Jensen tackled him now, shouting, "Dave!", and felt breathless laughter lurching against his shoulder. "How you been, man?"
"Awesome, excellent, very good," Dave said, "put me down, I'm gonna puke."
"Aww! Start partying without me?"
"No, seriously, Jen, if you love your leather--" and Jensen unshipped Dave and righted him in the flattened grass outside the entrance. He did look white. "Sorry. Had a migraine all day. Fucking fluorescents. My boss won't even let me use a lamp."
"Yeah, I hear that strobes and loud music are therapeutic."
Dave rolled his eyes. "I'm looking for someone."
"Aren't we all, honey," Steve said, laughing just in time for Jensen to catch it. He wondered if that was the point. "Look! Look at Chris! He's gonna ask somebody for an autograph, I just know it."
Jensen followed his finger. Chris was withering beneath the regard of three men who resembled Avenged Sevenfold, mincing back like a startled chicken as the tallest turned around. Jensen was painfully conscious of Chris's stonewashed Levis with the wallet shape worn in the back. "Okay, I'm going to keep him from getting it signed by knuckles. Dave, I'm buying you a drink. Don't be a hater."
"He's so forceful," Dave was cooing to Steve as Jensen left; Jensen would recognize Steve's cackle in a bigger crowd than this. "Mount me, Jenny, mount me--"
"In your fucking dreams!" Jensen called over his shoulder. He shot out a hand, snagging Chris by the wrist. "Come on, man, not cool to stare."
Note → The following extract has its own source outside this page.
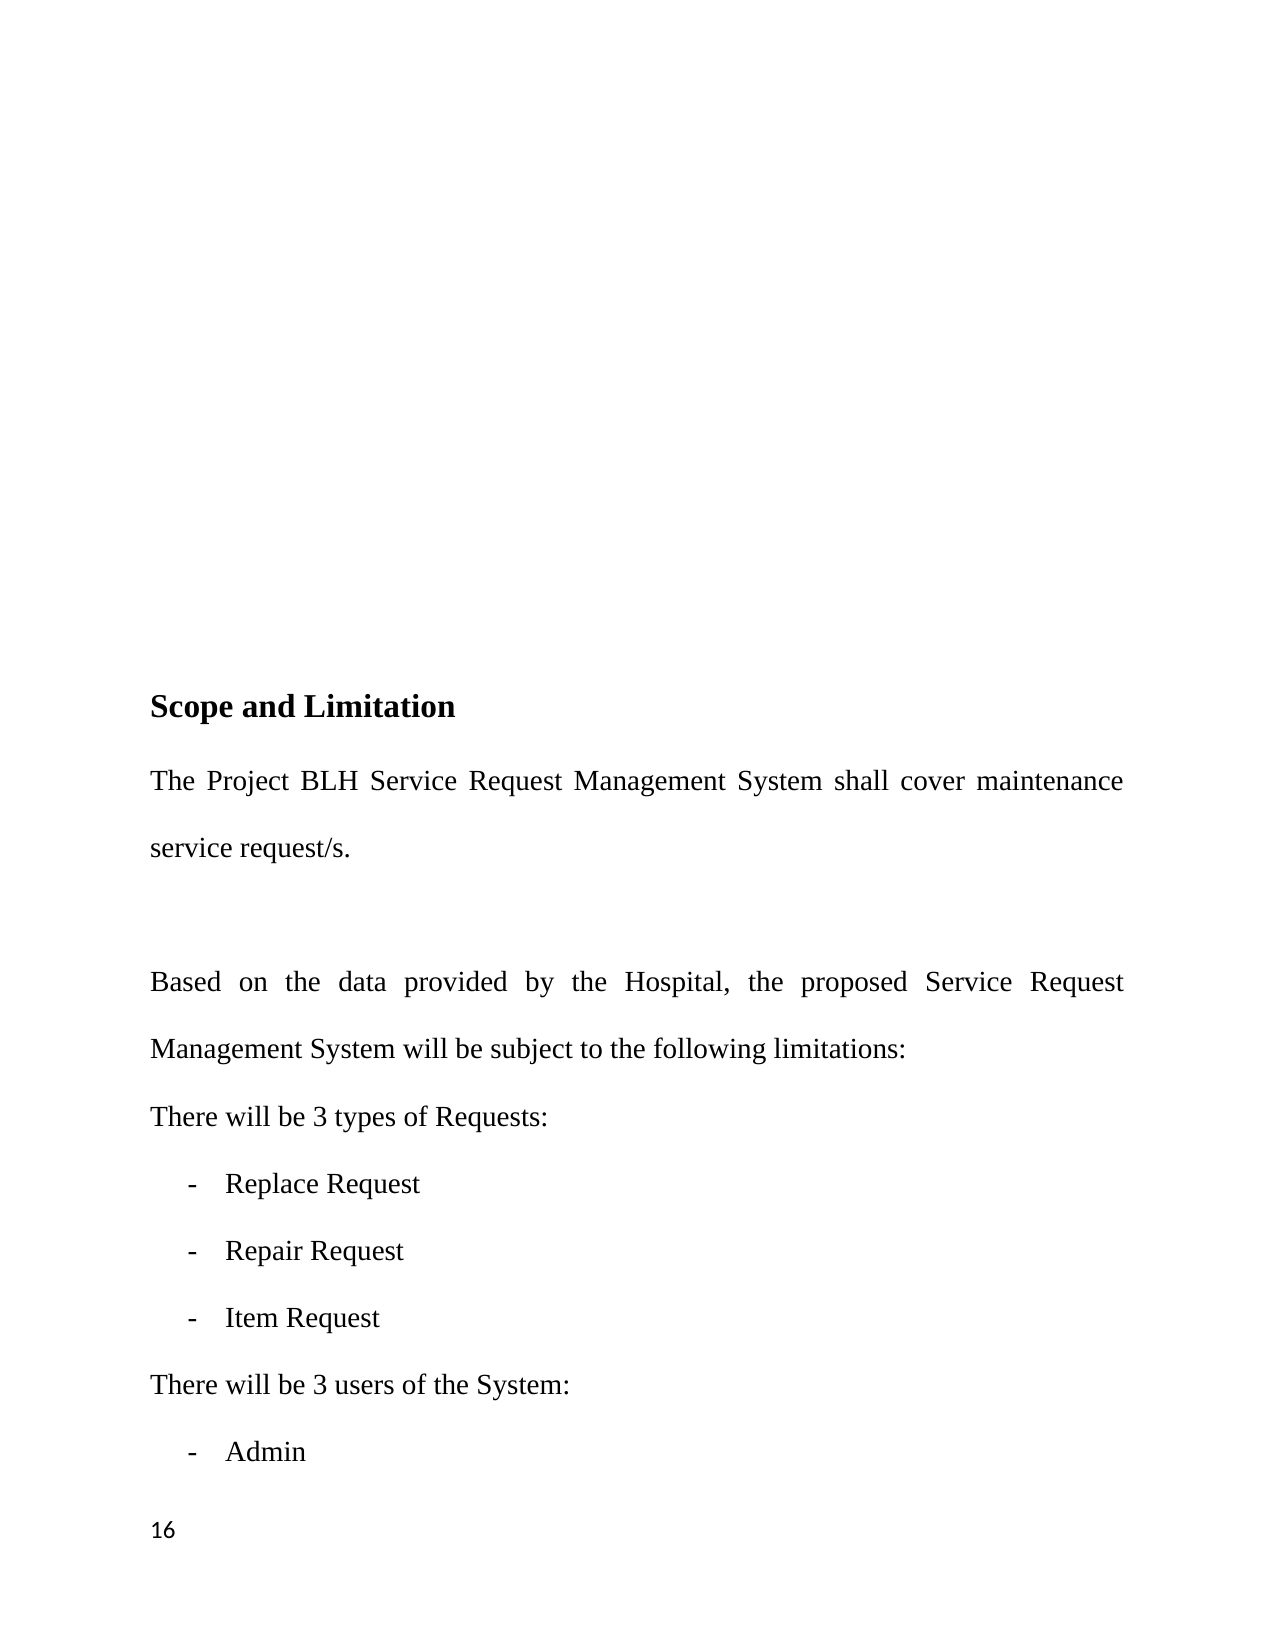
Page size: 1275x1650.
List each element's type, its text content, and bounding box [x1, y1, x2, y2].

"I'm not staring," Chris said, staring.
"Do you have to be an ass? Let's go." Chris lived in a big city and worked among actors and artists, but he periodically failed to resist punishing the outre with his redneck regard. "Go, go, line's moving, go now."
They all shuffled forward, Steve crushing toward Jensen as they neared the door. Their hands brushed, knuckle tight to knuckle, and suddenly Steve's was wrapped in his against the tide of crowd movement. Jensen tried to glance at him and got someone's skull in the chin. At least no one would look at them askance.
"I'm not the one--" Chris blurted in his ear as they squeezed past the doorframe. The doorman jerked Jensen's ID under a lightpen, and he waited for an indrawn breath, a shocked upward look that didn't come. Goddamn, Dean Winchester in my bar. "I'm not the one," Chris finished when the artificial silence gave way to club beat, "holding hands with my friends in a leather bar!"
So cocky, Jensen thought, looking at Chris. Fucking bantam rooster. Steve's fingers were sweaty in his, and he could sense his smile through them, like a spider sensing fly's wings. "No," and his hand glided up beneath the waist of his jacket, finding the silver clasp and releasing it, "you're the one--" and soundlessly up, squeezing pressure and the answering slide of metal, Jensen's grip on Chris inescapable, a final cold click "handcuffed to them."